Costa rechaza adoptar medidas adicionales para evitar sanciones de Bruselas
El primer ministro de Portugal, António Costa, rechazó hoy la necesidad de adoptar medidas adicionales para evitar las sanciones de[…]
El primer ministro de Portugal, António Costa, rechazó hoy la necesidad de adoptar medidas adicionales para evitar las sanciones de Bruselas por incumplir el déficit público del año pasado.
"Cualquier medida adoptada hoy no altera aquello que ya se concluyó en 2015. Por tanto no hay lugar para nuevas medidas para resolver problemas de 2015", aseguró durante su intervención en la conferencia "Ciencia 2016", celebrada en Lisboa.
El socialista Costa reiteró la "determinación" de su Gobierno para cumplir con el objetivo de déficit de este año, y subrayó que los datos de ejecución presupuestaria conocidos hasta el momento muestran que todo "está en línea con lo presupuestado" y no exigen "ni medidas adicionales ni planes B".
"El Gobierno luchará hasta el último minuto para no ser sancionado por el resultado del anterior Gobierno en 2015", sostuvo el jefe del Ejecutivo portugués, que pidió que no se acabase con el "consenso nacional" que existe en el país contra las sanciones.
Tanto el Gobierno como el presidente de la República, Marcelo Rebelo de Sousa, han reiterado de forma pública en numerosas ocasiones que sería injusto aplicar multas a Portugal y el Parlamento luso llegó a aprobar dos resoluciones para condenar la eventual adopción de sanciones.
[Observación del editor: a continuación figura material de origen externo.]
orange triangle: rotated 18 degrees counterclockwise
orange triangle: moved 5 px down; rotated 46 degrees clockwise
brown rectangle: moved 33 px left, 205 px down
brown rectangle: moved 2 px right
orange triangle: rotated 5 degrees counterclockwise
Costa no quiso confirmar si va a enviar una carta al presidente de la Comisión Europea (CE), Jean-Claude Juncker, para persuadirle de no aplicar sanciones a Portugal, como informó hoy el diario luso Público.
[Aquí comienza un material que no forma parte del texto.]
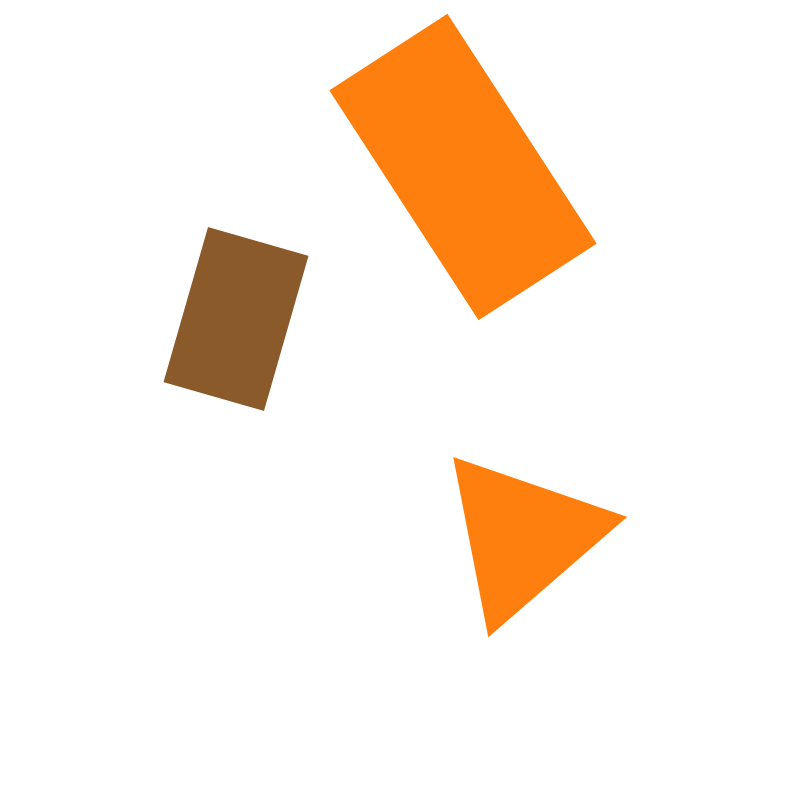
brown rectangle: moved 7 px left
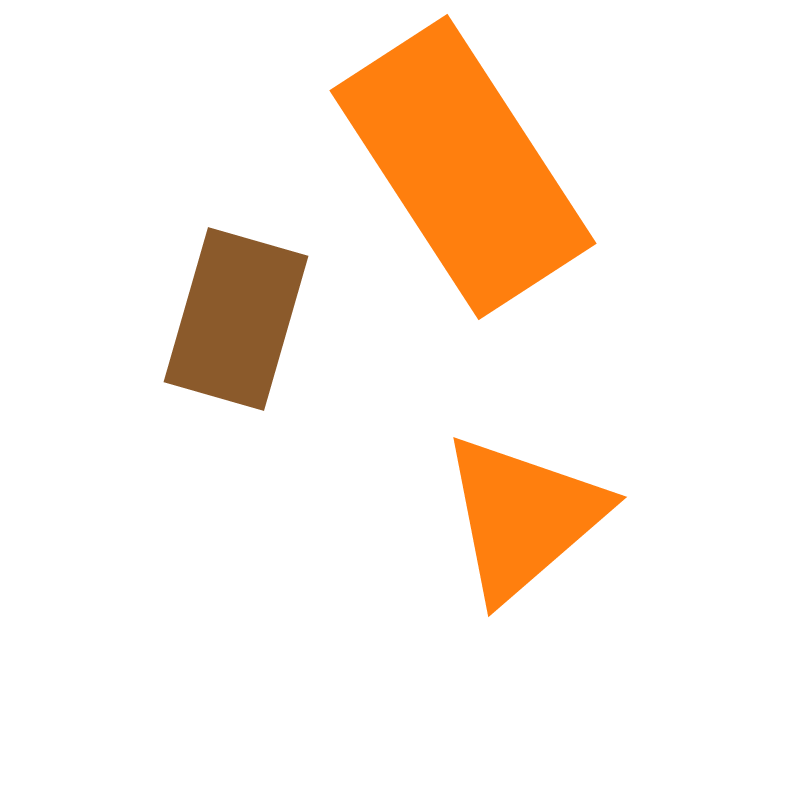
orange triangle: moved 20 px up
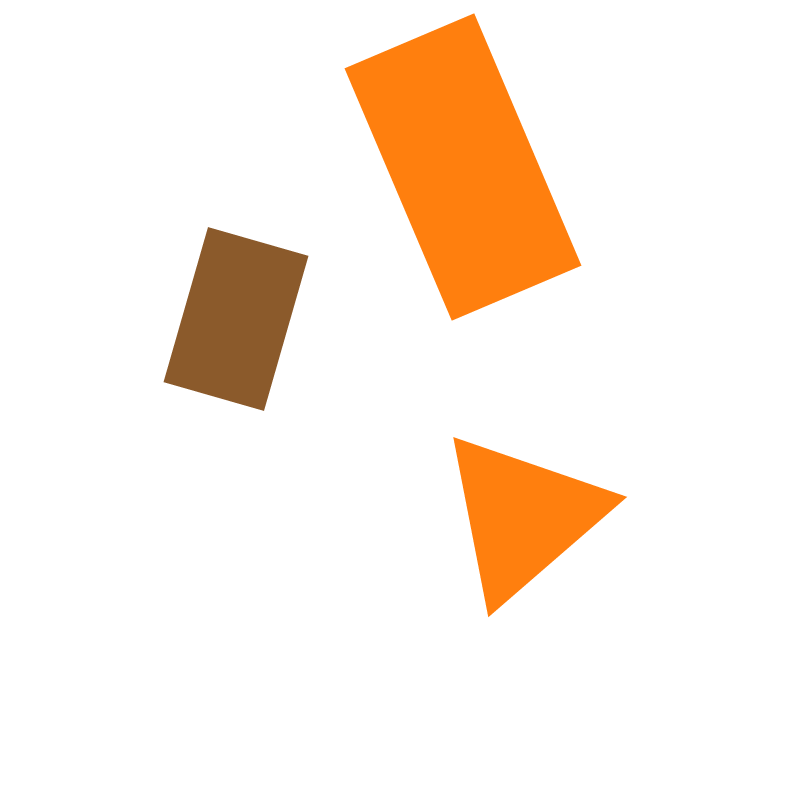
orange rectangle: rotated 10 degrees clockwise
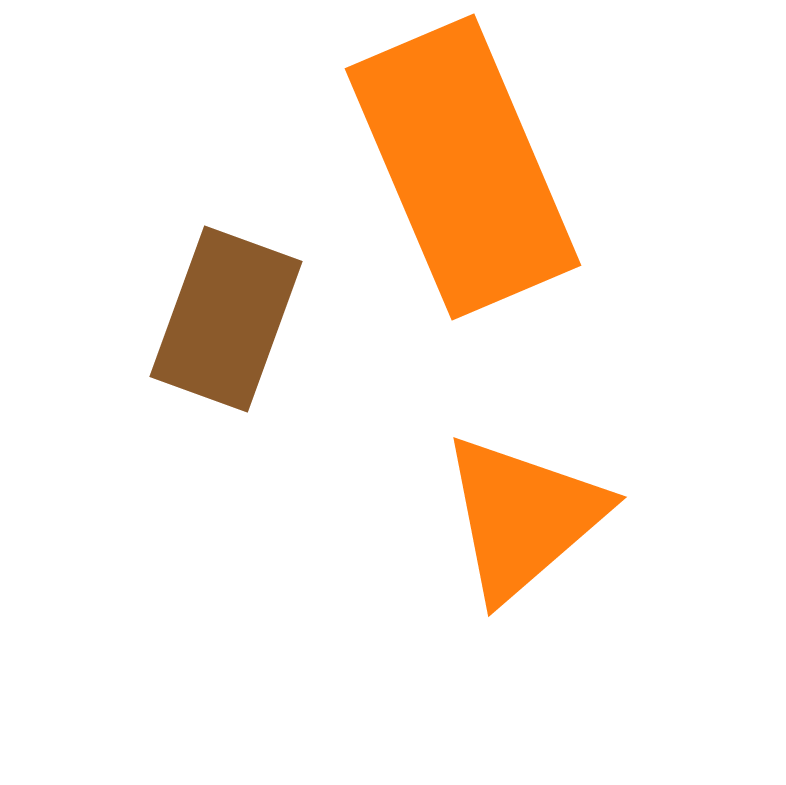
brown rectangle: moved 10 px left; rotated 4 degrees clockwise
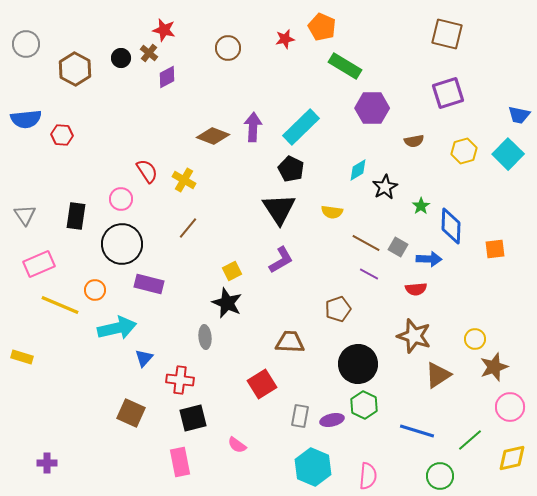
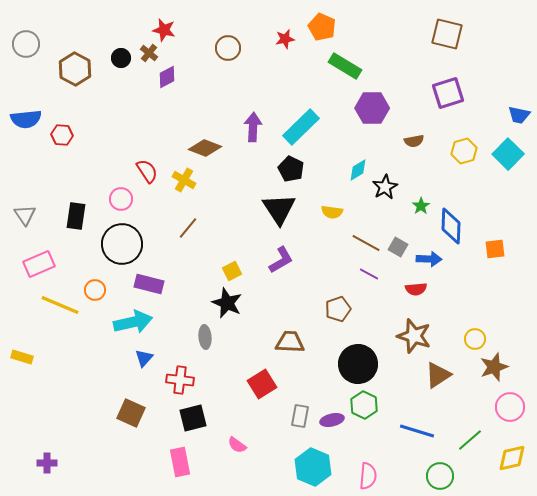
brown diamond at (213, 136): moved 8 px left, 12 px down
cyan arrow at (117, 328): moved 16 px right, 6 px up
Las palabras de Costa se producen horas después de que el comisario europeo de Economía, Günther Oettinger, defendiese en declaraciones en el diario alemán Bild la imposición de sanciones a España y Portugal, argumentando que sería "inexplicable" no hacerlo.
Portugal cerró el ejercicio de 2015 con un déficit del 4,4 % -incluyendo el impacto fiscal derivado de la liquidación del banco Banif-, lejos de lo pactado con Bruselas, que exigía que el indicador no alcanzase el 3 %.